Le journal d’un fou est une adaptation brillamment interprétée de la nouvelle de l’écrivain russe Nikolaï Gogol, écrite en 1834.
C’est dans le journal intime d’Auxence, employé d’un ministère russe sous le règne de Nicolas Ier, que nous immerge Le journal d’un fou. Le travail de ce modeste fonctionnaire est de tailler des plumes pour le Directeur du ministère. Mais lorsqu’il rencontre la fille de ce dernier, il en tombe « follement » amoureux. Et c’est là que les hallucinations débutent et que notre héros perd peu à peu contact avec le réel.
Une descente aux enfers
Si la folie apparaît assez rapidement dans la pièce, on la regarde d’abord rôder, s’insinuer lentement. Et cela commence quand Auxence surprend une conversation de Medji et se met à l’espionner. Medji, c’est le chien de celle qu’il aime. Il s’étonne alors de voir et d’entendre des choses qu’il n’entendait pas et ne voyait pas avant. Nous, on sourit devant cette première hallucination. Si ce n’est que ça…

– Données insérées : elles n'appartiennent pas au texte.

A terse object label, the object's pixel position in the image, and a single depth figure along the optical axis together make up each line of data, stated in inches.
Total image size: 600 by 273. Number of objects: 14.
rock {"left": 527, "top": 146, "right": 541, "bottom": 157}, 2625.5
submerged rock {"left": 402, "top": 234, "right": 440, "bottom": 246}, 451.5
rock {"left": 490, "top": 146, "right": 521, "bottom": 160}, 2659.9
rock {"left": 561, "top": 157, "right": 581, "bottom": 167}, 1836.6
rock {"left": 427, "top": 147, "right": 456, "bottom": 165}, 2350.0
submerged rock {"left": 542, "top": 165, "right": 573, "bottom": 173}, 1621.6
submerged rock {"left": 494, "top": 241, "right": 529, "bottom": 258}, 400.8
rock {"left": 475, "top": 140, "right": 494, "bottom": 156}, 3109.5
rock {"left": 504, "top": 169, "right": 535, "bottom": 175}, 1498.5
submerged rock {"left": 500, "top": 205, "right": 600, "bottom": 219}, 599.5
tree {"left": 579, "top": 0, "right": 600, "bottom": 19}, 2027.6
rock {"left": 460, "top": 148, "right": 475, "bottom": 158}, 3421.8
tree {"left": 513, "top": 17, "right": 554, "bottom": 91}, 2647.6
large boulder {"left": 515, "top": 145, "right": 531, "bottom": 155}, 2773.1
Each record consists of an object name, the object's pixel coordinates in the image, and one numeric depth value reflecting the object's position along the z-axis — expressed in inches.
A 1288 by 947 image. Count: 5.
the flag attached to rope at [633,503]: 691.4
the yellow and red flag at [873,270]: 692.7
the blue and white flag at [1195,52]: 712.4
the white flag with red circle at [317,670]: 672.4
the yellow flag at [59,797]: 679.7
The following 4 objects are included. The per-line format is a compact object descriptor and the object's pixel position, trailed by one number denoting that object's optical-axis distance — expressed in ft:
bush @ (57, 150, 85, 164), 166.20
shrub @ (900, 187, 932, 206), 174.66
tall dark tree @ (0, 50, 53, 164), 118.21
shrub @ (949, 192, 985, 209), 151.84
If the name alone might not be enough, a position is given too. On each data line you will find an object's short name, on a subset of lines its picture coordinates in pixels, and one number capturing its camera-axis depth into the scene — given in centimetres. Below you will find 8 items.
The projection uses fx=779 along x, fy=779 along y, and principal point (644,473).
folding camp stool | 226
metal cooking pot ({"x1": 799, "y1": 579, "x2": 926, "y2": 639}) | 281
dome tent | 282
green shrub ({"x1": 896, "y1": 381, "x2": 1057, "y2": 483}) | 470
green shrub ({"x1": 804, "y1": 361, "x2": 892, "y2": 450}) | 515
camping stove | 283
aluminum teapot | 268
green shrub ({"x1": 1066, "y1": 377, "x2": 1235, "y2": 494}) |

Mais les choses s’aggravent rapidement, jusqu’à ce que la folie se mette à envahir tout l’espace, comme un venin qui se propage. Le moment de bascule est traduit par une scène un peu surréaliste qui marque efficacement ce point de rupture avec le réel. Des jeux de lumière accompagnent une musique psychédélique tandis que les battements de cœur résonnent et s’accélèrent à mesure que la respiration s’affole. Dès lors il se croit roi, pense être l’objet d’une machination, et est convaincu que « Demain, à sept heures, il arrivera une chose étrange : la terre s’assiéra sur la lune.»
Un voyage dans les méandres de la folie
On peut avoir du mal à entrer dans l’univers de Gogol, ainsi que dans cette période de l’histoire dans laquelle la mise en scène nous projette avec sobriété. D’autant qu’il ne se passe, au fond, pas grand chose dans cette nouvelle dont le but est surtout de nous faire pénétrer l’esprit perturbé d’un homme.

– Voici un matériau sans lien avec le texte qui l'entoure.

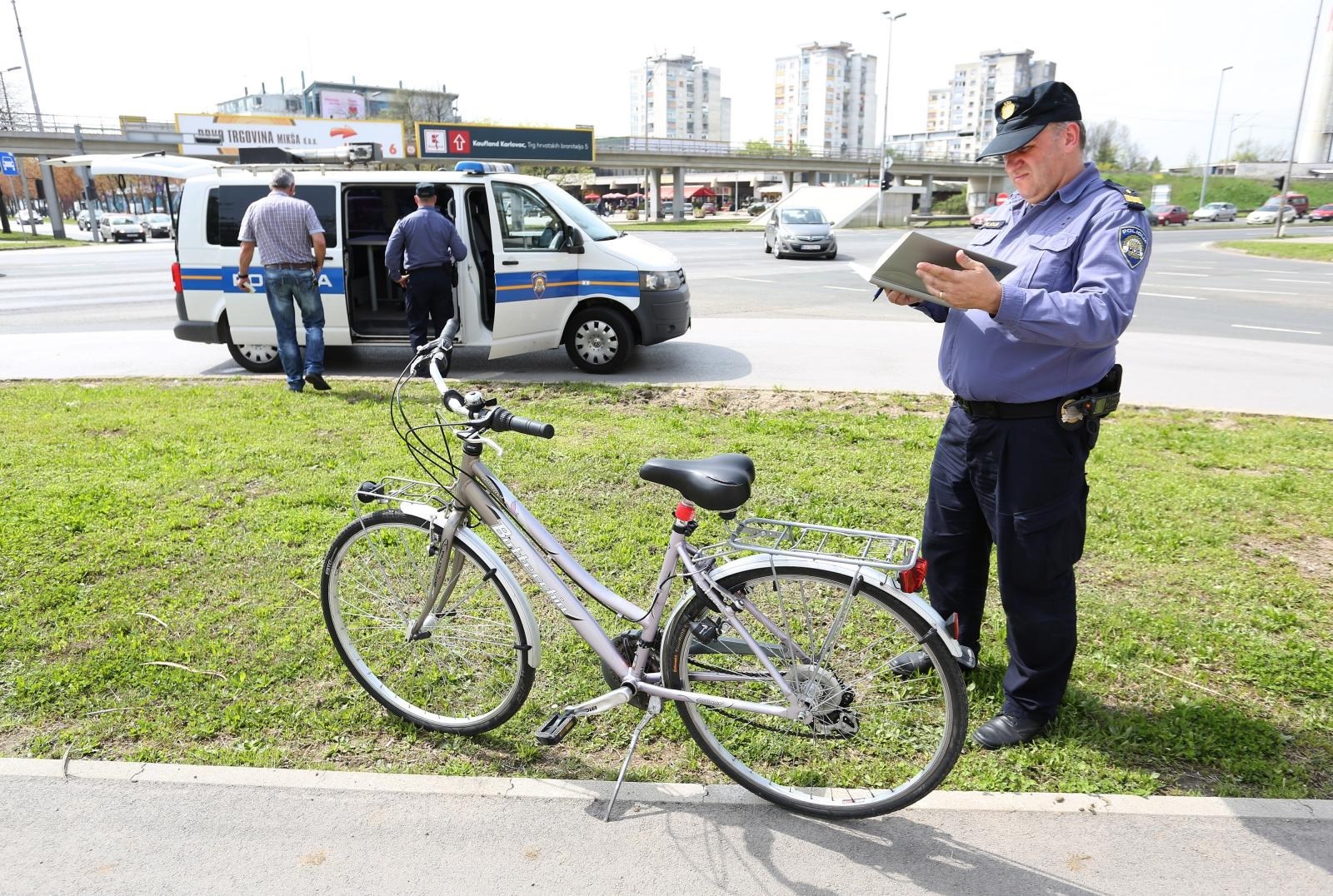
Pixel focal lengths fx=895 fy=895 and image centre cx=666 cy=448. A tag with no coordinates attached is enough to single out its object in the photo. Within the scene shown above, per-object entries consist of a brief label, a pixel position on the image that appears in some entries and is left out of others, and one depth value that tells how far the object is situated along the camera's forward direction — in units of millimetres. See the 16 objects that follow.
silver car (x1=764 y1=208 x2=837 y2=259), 25672
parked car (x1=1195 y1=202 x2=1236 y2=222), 62750
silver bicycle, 2580
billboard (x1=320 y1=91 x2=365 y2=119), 73125
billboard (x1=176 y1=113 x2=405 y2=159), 47875
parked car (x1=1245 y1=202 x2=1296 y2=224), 56534
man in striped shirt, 7789
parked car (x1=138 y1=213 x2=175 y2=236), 45812
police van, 8719
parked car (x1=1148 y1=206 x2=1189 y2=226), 54062
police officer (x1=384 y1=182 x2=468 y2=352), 8305
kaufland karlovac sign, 48781
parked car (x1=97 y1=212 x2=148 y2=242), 42781
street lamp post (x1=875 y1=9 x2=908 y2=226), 52634
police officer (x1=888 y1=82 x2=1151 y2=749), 2498
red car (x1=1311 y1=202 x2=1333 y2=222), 59547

Mais ce voyage intérieur se déroule d’une manière captivante. Il permet de saisir les émotions multiples qui jalonnent le parcours du personnage vers la folie, d’explorer son cheminement intime. Fragilité, peine, incompréhension, peur, colère, souffrance s’entremêlent dans un monologue d’une grande intensité. On rit, on est ému, on s’interroge, on aimerait lui tendre la main… En réalité, tout repose sur l’interprétation de ce personnage névrosé et attachant.
Une performance saisissante
Pour être honnête, nous avons laissé cette pièce de côté pendant un moment avant de décider, finalement, de lui laisser sa chance. L’histoire ne nous tentait pas trop, mais nous avions cette étrange intuition… Peut-être à cause de ce coup de cœur l’année passée pour une pièce à la thématique similaire, bien que très différente, Voyage dans les mémoires d’un fou. Et nous avons bien fait. Car nous serions effectivement passés à côté d’un jeu d’acteur comme rarement nous en avons vu.
Que l’univers et le propos de la pièce intéressent ou non, nous avons presque envie de dire : qu’importe ! Car la prestation de Sylvain Zarli suffit amplement à mériter le déplacement. En effet, le comédien ne joue pas son personnage, il est littéralement habité par lui ! Du grand art. Et c’est vraiment beau à contempler. L’énergie qu’il déploie sur scène, tout comme l’égarement qui se lit dans son regard sont hypnotiques et troublants de sincérité. Un comédien que nous allons suivre de près !
Le journal d’un fou, écrit par Nicolaï Gogol, avec Sylvain Zarli, mise en scène par Stéphanie Zimani, se joue au théâtre La croisée des chemins, à Avignon, du 05 au 28 juillet 2019 à 20h15. Relâche le 08, 15 et 22. Puis, au théâtre La croisée des chemins, à Paris, du 13 septembre au 01er novembre 2019.
[UPDATE 2022] Se joue le 08 octobre 2022, à 20h30, au Théâtre du Gymnase.